Passage to read:

- - -

The percentage areal coverage of debris instability was calculated for each of the three study areas (Fig. 2). This was done both including and excluding ice cliffs and ponds, where ice cliffs and ponds were manually digitized from the orthophoto associated with the DTM.
The GPR data, DTM and associated orthophoto were collected in March–April 2016, while slope stability modelling was carried out using midsummer (August) ablation rates. It is likely that the debris on a given slope becomes more or less stable seasonally with changes in ablation rates. However, GPR observations of debris instability in March–April are likely to be representative of midsummer debris instability for saturated hydraulic conductivity as maximum melt is expected in midsummer. Similarly, while pond incidence and area vary seasonally on Himalayan glaciers, seasonal ponds commonly reform at the same sites (Miles et al., 2016), so manually digitized ponds and ice cliffs for March–April are assumed to be broadly representative of ponds and ice cliffs in midsummer for percentage area debris instability calculations excluding ponds and ice cliffs. Finally, model results should be treated only as a best approximation because the model assumes debris thickness and ablation rate are spatially homogeneous in each study area, which, as discussed by Moore (2017), is clearly not the case.
5.1 GPR debris thickness and variability
The quality of the GPR data is generally high. The ice surface was clearly identifiable through the debris in the majority of the radargrams collected. This is likely because the GPR system was used in continuous mode and appropriate acquisition parameters were used. For those radargrams in which the ice surface was not easily identifiable, the debris was generally too thick. This means there is the possibility of a slight thin bias in the data. However, penetration depth was often greater than 7 m, which is likely near the maximum debris thickness. Debris thickness was found to be highly variable with a total range of 0.18 to 7.34 m (Fig. 4 and examples in Fig. 5). There is coherent structure to the debris thickness variation along transects (Fig. 4): In some areas, changes in debris thickness along the transect are gradual, while in a number of cases, there are abrupt changes in debris thickness along a transect associated with pinning points or topographic hollows and cavities in the underlying ice, which the debris cover fills (see Sect. 5.3 and Fig. 6).

- - -

Entries supplied:
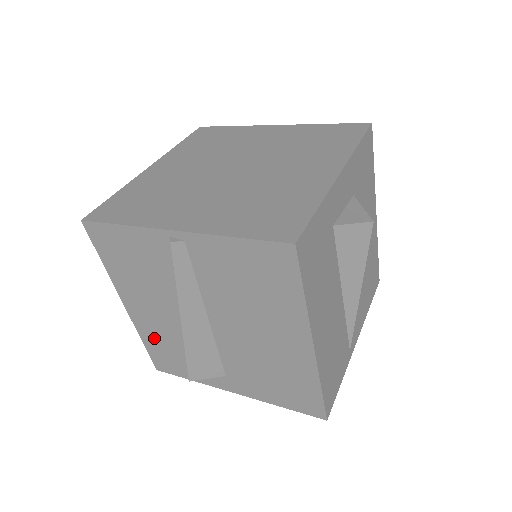
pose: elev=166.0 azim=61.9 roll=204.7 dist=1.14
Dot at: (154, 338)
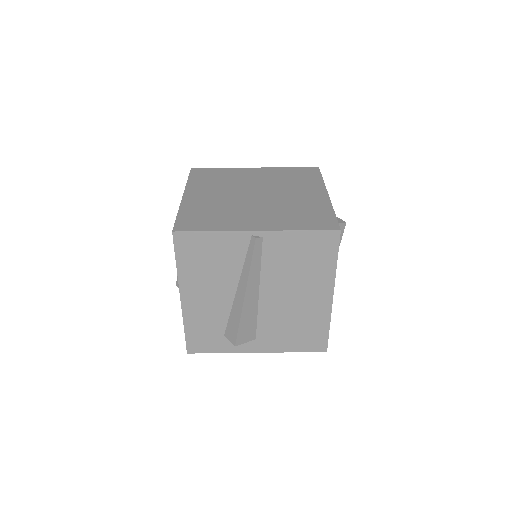
Dot at: (199, 322)
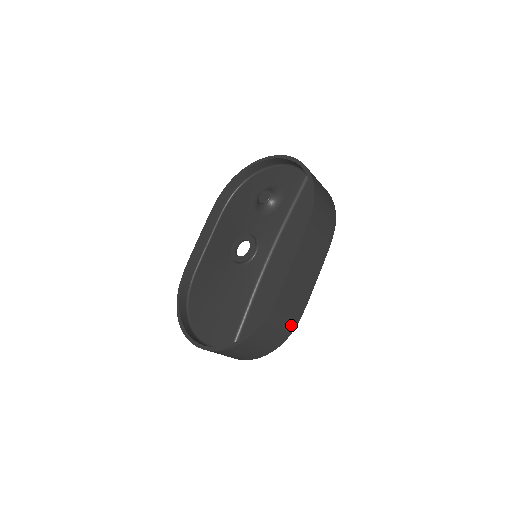
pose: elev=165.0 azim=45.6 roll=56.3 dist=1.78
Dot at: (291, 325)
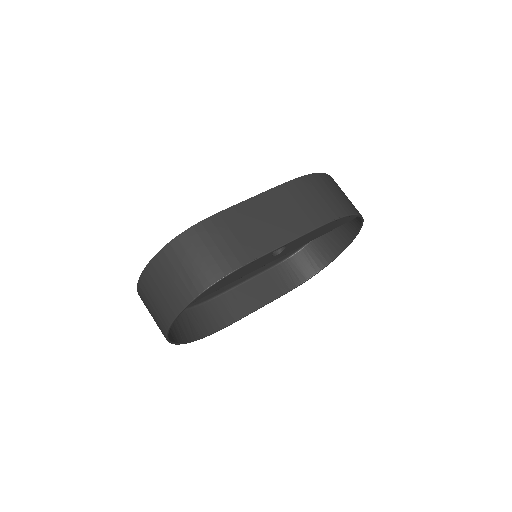
Dot at: (222, 266)
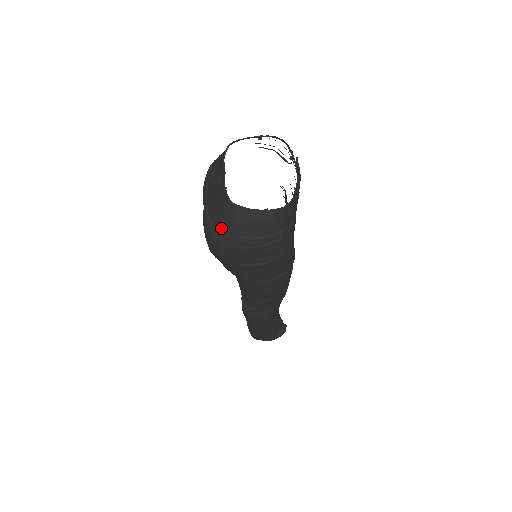
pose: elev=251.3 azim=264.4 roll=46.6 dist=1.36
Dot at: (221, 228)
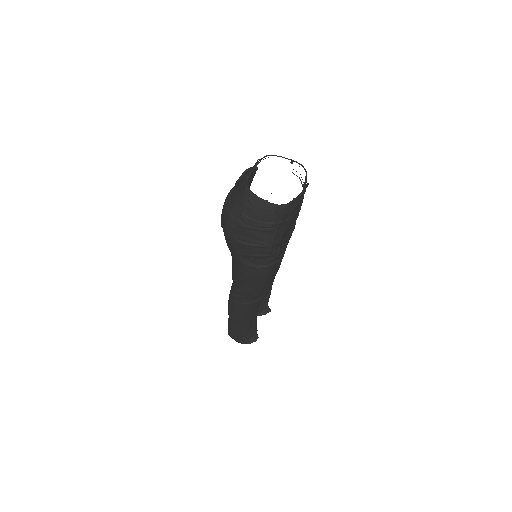
Dot at: (233, 203)
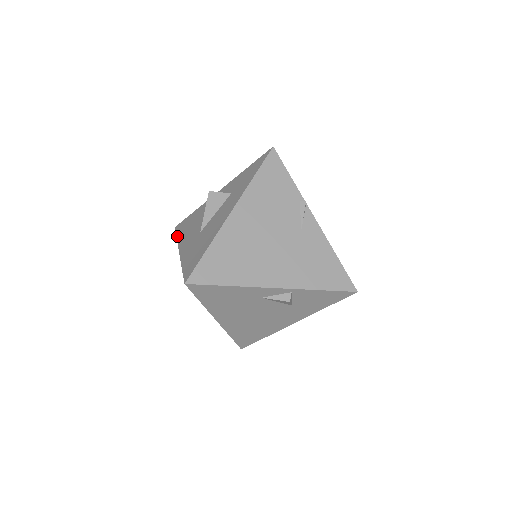
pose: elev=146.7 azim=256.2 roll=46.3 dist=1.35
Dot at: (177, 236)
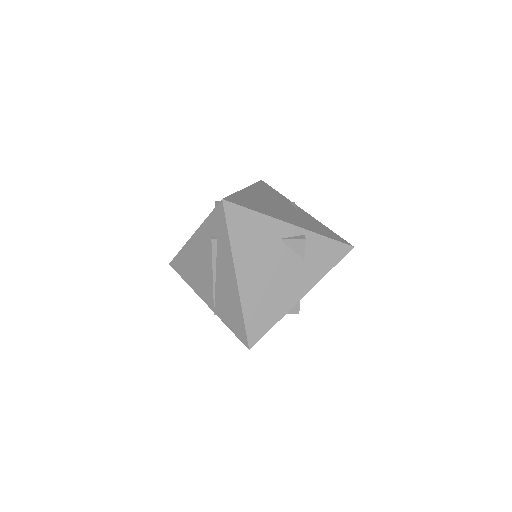
Dot at: (180, 250)
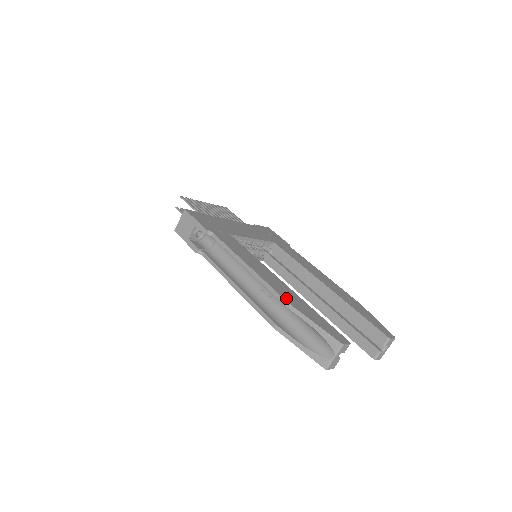
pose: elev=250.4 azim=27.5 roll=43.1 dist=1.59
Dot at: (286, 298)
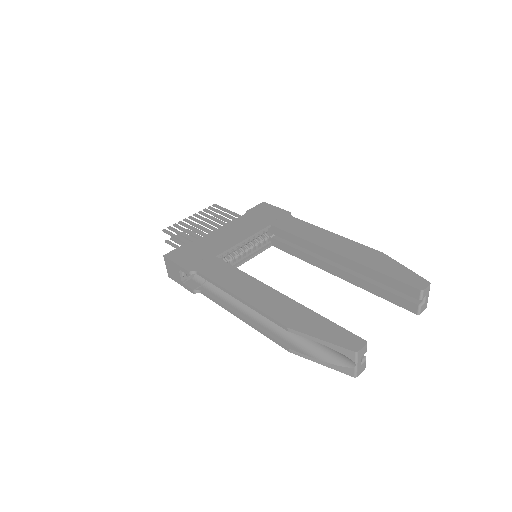
Dot at: (284, 321)
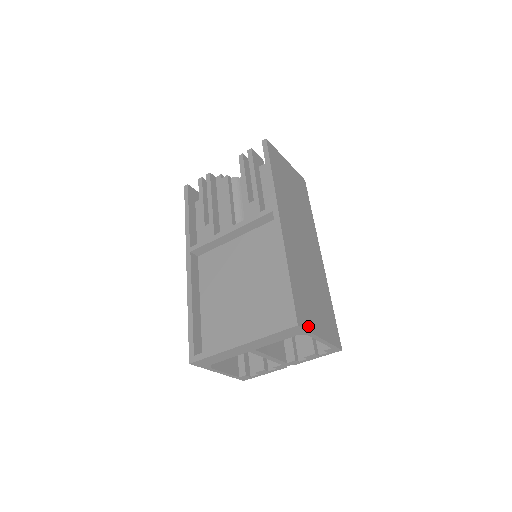
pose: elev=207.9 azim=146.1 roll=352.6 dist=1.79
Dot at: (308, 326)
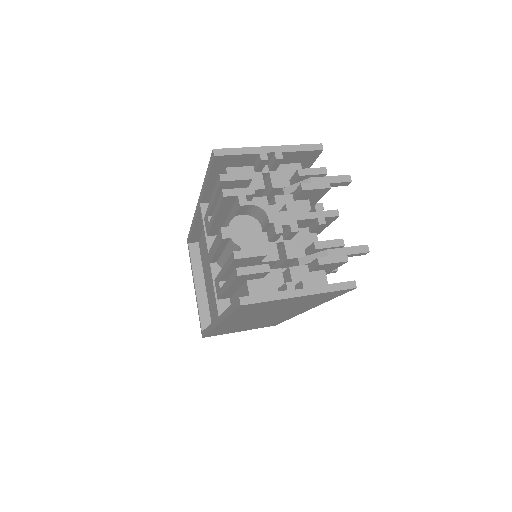
Dot at: (220, 334)
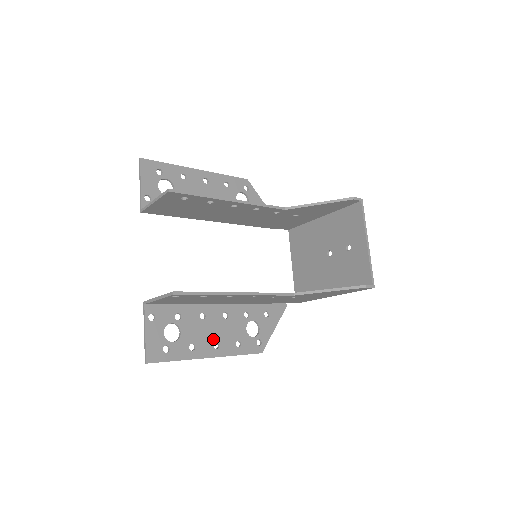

- - -

Tasks:
A) Copy the glacier debris passage word for word from "The percentage areal" to "with the DTM.".
B) According to the glacier debris passage, what was the total range of debris thickness found?
C) Continue the glacier debris passage, starting after its final sentence.

Answers below:
A)
The percentage areal coverage of debris instability was calculated for each of the three study areas (Fig. 2). This was done both including and excluding ice cliffs and ponds, where ice cliffs and ponds were manually digitized from the orthophoto associated with the DTM.

B) The total range was 0.18 to 7.34 m.

C)
Simple statistics of the debris thickness derived from the GPR samples of this study compared with debris thickness data sets available from other glaciers are given in Table 2. Mean debris thickness measured by GPR towards the glacier margin is thicker, and shows wider spread and lower skewness and kurtosis, than the GPR thickness data collected at the Gokyo study area (Table 2; Figs. 4, 5a–c). The percentage frequency histogram of GPR debris thickness from the glacier margin has a similar shape, but a positive offset compared to data obtained by surveying ice faces about 1 km from the glacier terminus in 2001, while the GPR data from Gokyo agree closely with the estimates of debris thickness from the photographic terrain model (Nicholson and Mertes, 2017). The 2001 surveyed debris thickness data from further upglacier (Nicholson and Benn, 2012) are thinner, more skewed and have higher kurtosis than the sites further downglacier (Fig. 5a–c).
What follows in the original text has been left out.